Count the lines in the entries below that contain the string "sorteos", treating uppercase and lowercase as different. Give only the number.

*** Input ***

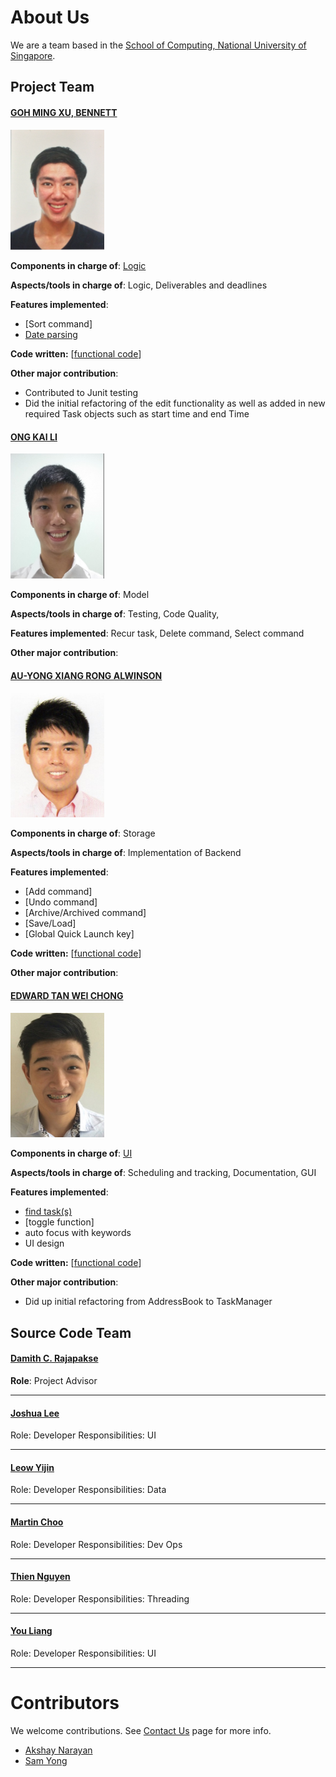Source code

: # About Us

We are a team based in the [School of Computing, National University of Singapore](http://www.comp.nus.edu.sg).

## Project Team

#### [GOH MING XU, BENNETT](https://github.com/bennettgo) <br>

<img src="images/bennettgo.jpg" width="150"><br>

**Components in charge of**: [Logic](https://github.com/CS2103JAN2017-T16-B1/main/blob/master/docs/DeveloperGuide.md#23-logic-component) <br>

**Aspects/tools in charge of**: Logic, Deliverables and deadlines <br>

**Features implemented**: 
* [Sort command] 
* [Date parsing](https://github.com/CS2103JAN2017-T16-B1/main/blob/master/docs/UserGuide.md#22-adding-a-taskevent--add)

**Code written:** [[functional code](../collated/main/A0138998B.md)]

**Other major contribution**:
* Contributed to Junit testing
* Did the initial refactoring of the edit functionality as well as added in new required Task objects such as start time and end Time


#### [ONG KAI LI](https://github.com/kailii) <br>

<img src="images/kailii.jpg" width="150"><br>

**Components in charge of**: Model

**Aspects/tools in charge of**: Testing, Code Quality,

**Features implemented**: Recur task, Delete command, Select command


**Other major contribution**:


#### [AU-YONG XIANG RONG ALWINSON](https://github.com/alwinsonauyong) <br>

<img src="images/alwinsonauyong.jpg" width="150"><br>

**Components in charge of**: Storage 

**Aspects/tools in charge of**: Implementation of Backend

**Features implemented**:
* [Add command]
* [Undo command]
* [Archive/Archived command]
* [Save/Load]
* [Global Quick Launch key]

**Code written:** [[functional code](../collated/main/A0140072X.md)]

**Other major contribution**:



#### [EDWARD TAN WEI CHONG](https://github.com/EdCS2103) <br>

<img src="images/EdCS2103.jpg" width="150"><br>

**Components in charge of**: [UI](https://github.com/CS2103JAN2017-T16-B1/main/blob/master/docs/DeveloperGuide.md#UI-component)

**Aspects/tools in charge of**: Scheduling and tracking, Documentation, GUI

**Features implemented**: 
* [find task(s)](https://github.com/CS2103JAN2017-T16-B1/main/blob/master/docs/UserGuide.md#23-finding-tasksevents--find)
* [toggle function]
* auto focus with keywords
* UI design

**Code written:** [[functional code](../collated/main/A0139509X.md)]

**Other major contribution**:
* Did up initial refactoring from AddressBook to TaskManager


## Source Code Team

#### [Damith C. Rajapakse](http://www.comp.nus.edu.sg/~damithch) <br>
**Role**: Project Advisor

-----

#### [Joshua Lee](http://github.com/lejolly)
Role: Developer
Responsibilities: UI

-----

#### [Leow Yijin](http://github.com/yijinl)
Role: Developer
Responsibilities: Data

-----

#### [Martin Choo](http://github.com/m133225)
Role: Developer
Responsibilities: Dev Ops

-----

#### [Thien Nguyen](https://github.com/ndt93)
 Role: Developer
 Responsibilities: Threading

 -----

#### [You Liang](http://github.com/yl-coder)
 Role: Developer
 Responsibilities: UI

 -----

# Contributors

We welcome contributions. See [Contact Us](ContactUs.md) page for more info.

* [Akshay Narayan](https://github.com/se-edu/addressbook-level4/pulls?q=is%3Apr+author%3Aokkhoy)
* [Sam Yong](https://github.com/se-edu/addressbook-level4/pulls?q=is%3Apr+author%3Amauris)
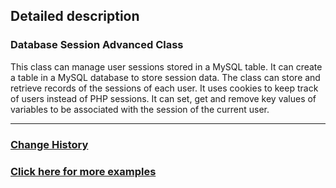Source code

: ## Detailed description
### Database Session Advanced Class
This class can manage user sessions stored in a MySQL table.
It can create a table in a MySQL database to store session data.
The class can store and retrieve records of the sessions of each user. It uses cookies to keep track of users instead of PHP sessions.
It can set, get and remove key values of variables to be associated with the session of the current user.

***

### [Change History](https://github.com/raniellyferreira/db-session/wiki/Change-History)

### [Click here for more examples](https://github.com/raniellyferreira/db-session/wiki/Examples)
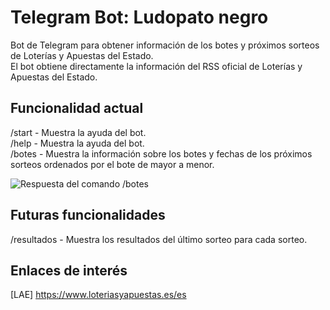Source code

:# Telegram Bot: Ludopato negro
Bot de Telegram para obtener información de los botes y próximos sorteos de Loterías y Apuestas del Estado.  
El bot obtiene directamente la información del RSS oficial de Loterías y Apuestas del Estado.

## Funcionalidad actual
/start  - Muestra la ayuda del bot.  
/help   - Muestra la ayuda del bot.  
/botes  - Muestra la información sobre los botes y fechas de los próximos sorteos ordenados por el bote de mayor a menor.  

![Respuesta del comando /botes](./ludopatonegro_bot/ludopatonegro-botes.PNG?raw=true) 

## Futuras funcionalidades
/resultados   - Muestra los resultados del último sorteo para cada sorteo.

## Enlaces de interés
[LAE] https://www.loteriasyapuestas.es/es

*** End of Input ***

**Response to the exercise**
2